We want to visualize the counts of the two different types of exchanges (centralized and decentralized). Then we fill the bars based on the transparency grade to see where most of the transparent volume originates from.

# plot types of exchanges
df %>%
  ggplot(aes(type, fill=transparency_grade)) + 
  geom_bar(color = "black",
           position = "stack") +
  labs(title = "Types of Exchanges (CEX vs. DEX)",
       subtitle = "Source: Nomics API",
       x = "Exchange Type",
       y = "Number of Exchanges") +
  theme_pilot() +
  theme(axis.title = element_text(),
        legend.text =  element_text(size=10)) + 
  scale_fill_brewer(palette = 9) +
  guides(fill = guide_legend(title = "Transparency Grade"))

Here we do the same thing, but the other way around.
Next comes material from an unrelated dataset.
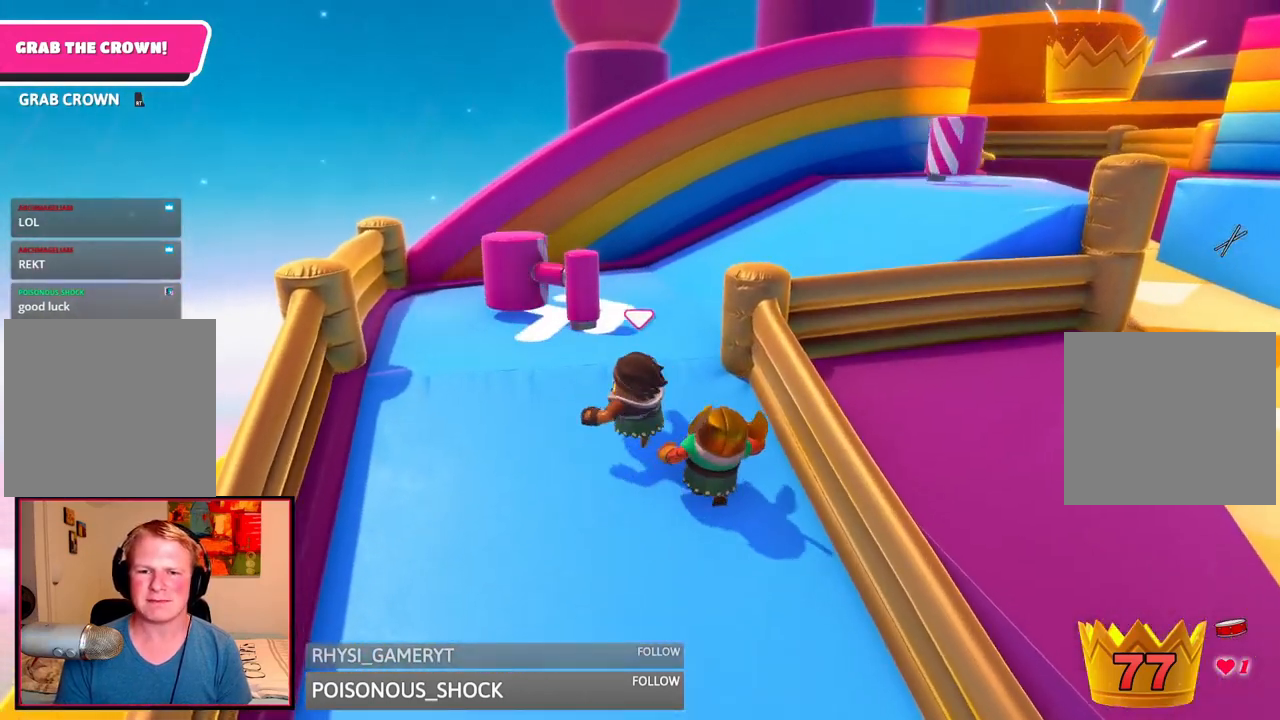
{"dt_ms": 500, "buttons": [], "left_stick": "up-left", "right_stick": "center", "events": [[167, "left_stick", "up-left"], [167, "right_stick", "right"], [500, "right_stick", "center"]]}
We plot the different transparency grades on the x-axis, and the count on the y-axis. The fill resembles the type of exchange.

# plot exchange types
df %>% 
  ggplot(aes(transparency_grade, fill=type)) + 
  geom_bar(color = "black",
           position = "stack") +
  labs(title = "Transparency Grade by Exchange Type",
       subtitle = "Source: Nomics API",
       x = "Transparency Grade",
       y = "Number of Exchanges") +
  theme_pilot() +
  theme(axis.title = element_text(),
        legend.text =  element_text(size=10)) +
  guides(fill = guide_legend(title = "Type"))

Results

From these two rather simple plots, it would appear that most of the transparent volumes (grade A+ and A) originate from decentralized exchanges. In addition, most of the low transparent volumes are originating from centralized exchanges.